• _YOUR ASSIGNMENT_
Below are some entries; reproduce them exactly and leave every picture out.
*** DATASET RECORDS Section Begins ***
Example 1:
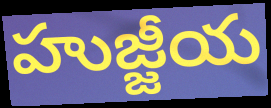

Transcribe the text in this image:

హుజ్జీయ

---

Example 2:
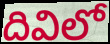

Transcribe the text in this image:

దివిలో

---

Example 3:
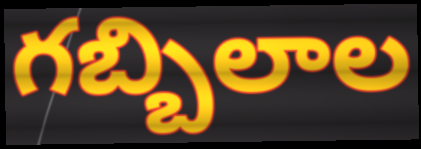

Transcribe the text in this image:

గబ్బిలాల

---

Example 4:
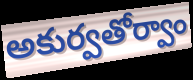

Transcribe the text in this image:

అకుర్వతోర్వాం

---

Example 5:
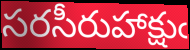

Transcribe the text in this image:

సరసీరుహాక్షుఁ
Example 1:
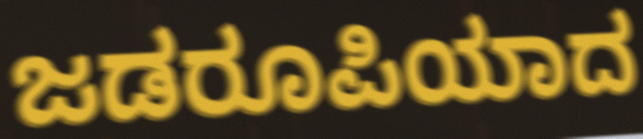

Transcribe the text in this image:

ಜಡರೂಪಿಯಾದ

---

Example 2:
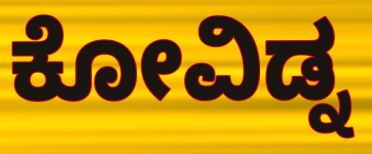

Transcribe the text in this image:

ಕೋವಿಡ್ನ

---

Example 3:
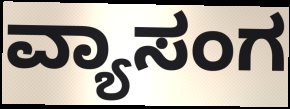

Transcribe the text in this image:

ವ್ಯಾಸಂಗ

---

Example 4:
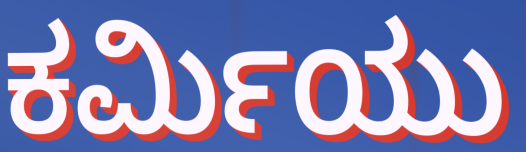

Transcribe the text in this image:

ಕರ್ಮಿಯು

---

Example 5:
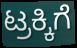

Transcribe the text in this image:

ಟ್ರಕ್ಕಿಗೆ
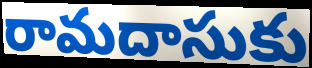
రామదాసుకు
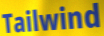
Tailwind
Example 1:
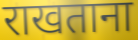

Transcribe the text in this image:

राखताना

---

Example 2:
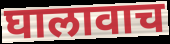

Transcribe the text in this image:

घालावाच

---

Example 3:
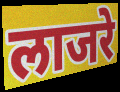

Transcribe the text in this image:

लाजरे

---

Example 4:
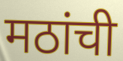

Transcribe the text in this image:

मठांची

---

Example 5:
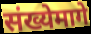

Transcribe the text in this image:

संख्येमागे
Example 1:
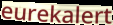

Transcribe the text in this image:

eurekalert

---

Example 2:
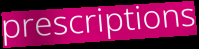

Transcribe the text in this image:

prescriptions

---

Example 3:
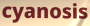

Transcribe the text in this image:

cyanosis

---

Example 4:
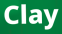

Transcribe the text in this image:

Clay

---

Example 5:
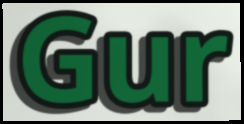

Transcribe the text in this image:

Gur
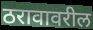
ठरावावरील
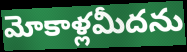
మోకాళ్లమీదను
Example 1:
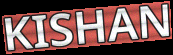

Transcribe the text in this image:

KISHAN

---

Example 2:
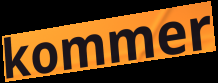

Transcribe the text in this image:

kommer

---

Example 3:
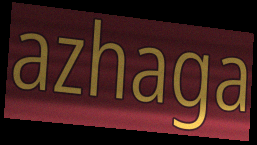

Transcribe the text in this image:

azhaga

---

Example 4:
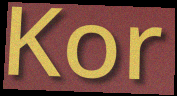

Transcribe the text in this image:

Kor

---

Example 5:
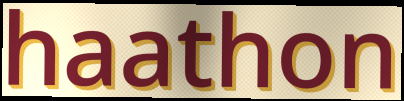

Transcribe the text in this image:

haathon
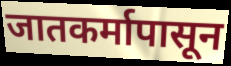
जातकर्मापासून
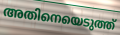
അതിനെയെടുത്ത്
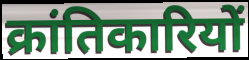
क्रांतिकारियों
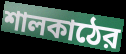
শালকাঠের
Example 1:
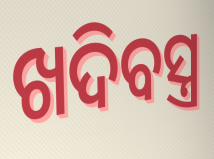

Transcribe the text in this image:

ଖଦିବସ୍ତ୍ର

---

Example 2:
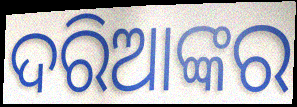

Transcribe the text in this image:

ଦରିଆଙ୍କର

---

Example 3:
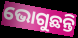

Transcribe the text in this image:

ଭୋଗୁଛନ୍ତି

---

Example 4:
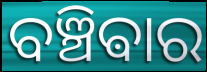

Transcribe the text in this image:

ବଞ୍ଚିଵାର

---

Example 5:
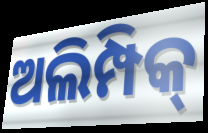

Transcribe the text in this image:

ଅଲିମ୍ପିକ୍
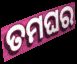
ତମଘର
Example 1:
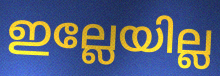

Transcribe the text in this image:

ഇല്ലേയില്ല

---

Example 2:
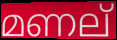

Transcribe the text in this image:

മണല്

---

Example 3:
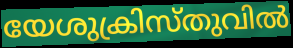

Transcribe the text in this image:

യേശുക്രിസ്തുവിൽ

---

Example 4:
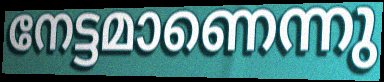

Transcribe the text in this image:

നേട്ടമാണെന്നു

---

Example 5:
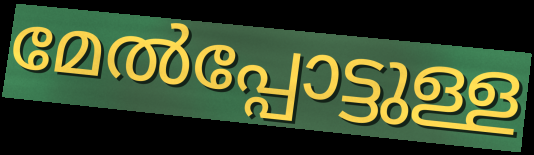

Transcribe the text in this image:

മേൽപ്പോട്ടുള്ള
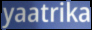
*** DATASET RECORDS Section Ends ***
• _WRITTEN ANSWER_
Example 1:

Transcribe the text in this image:

హుజ్జీయ

---

Example 2:

Transcribe the text in this image:

దివిలో

---

Example 3:

Transcribe the text in this image:

గబ్బిలాల

---

Example 4:

Transcribe the text in this image:

అకుర్వతోర్వాం

---

Example 5:

Transcribe the text in this image:

సరసీరుహాక్షుఁ
Example 1:

Transcribe the text in this image:

ಜಡರೂಪಿಯಾದ

---

Example 2:

Transcribe the text in this image:

ಕೋವಿಡ್ನ

---

Example 3:

Transcribe the text in this image:

ವ್ಯಾಸಂಗ

---

Example 4:

Transcribe the text in this image:

ಕರ್ಮಿಯು

---

Example 5:

Transcribe the text in this image:

ಟ್ರಕ್ಕಿಗೆ
రామదాసుకు
Tailwind
Example 1:

Transcribe the text in this image:

राखताना

---

Example 2:

Transcribe the text in this image:

घालावाच

---

Example 3:

Transcribe the text in this image:

लाजरे

---

Example 4:

Transcribe the text in this image:

मठांची

---

Example 5:

Transcribe the text in this image:

संख्येमागे
Example 1:

Transcribe the text in this image:

eurekalert

---

Example 2:

Transcribe the text in this image:

prescriptions

---

Example 3:

Transcribe the text in this image:

cyanosis

---

Example 4:

Transcribe the text in this image:

Clay

---

Example 5:

Transcribe the text in this image:

Gur
ठरावावरील
మోకాళ్లమీదను
Example 1:

Transcribe the text in this image:

KISHAN

---

Example 2:

Transcribe the text in this image:

kommer

---

Example 3:

Transcribe the text in this image:

azhaga

---

Example 4:

Transcribe the text in this image:

Kor

---

Example 5:

Transcribe the text in this image:

haathon
जातकर्मापासून
അതിനെയെടുത്ത്
क्रांतिकारियों
শালকাঠের
Example 1:

Transcribe the text in this image:

ଖଦିବସ୍ତ୍ର

---

Example 2:

Transcribe the text in this image:

ଦରିଆଙ୍କର

---

Example 3:

Transcribe the text in this image:

ଭୋଗୁଛନ୍ତି

---

Example 4:

Transcribe the text in this image:

ବଞ୍ଚିଵାର

---

Example 5:

Transcribe the text in this image:

ଅଲିମ୍ପିକ୍
ତମଘର
Example 1:

Transcribe the text in this image:

ഇല്ലേയില്ല

---

Example 2:

Transcribe the text in this image:

മണല്

---

Example 3:

Transcribe the text in this image:

യേശുക്രിസ്തുവിൽ

---

Example 4:

Transcribe the text in this image:

നേട്ടമാണെന്നു

---

Example 5:

Transcribe the text in this image:

മേൽപ്പോട്ടുള്ള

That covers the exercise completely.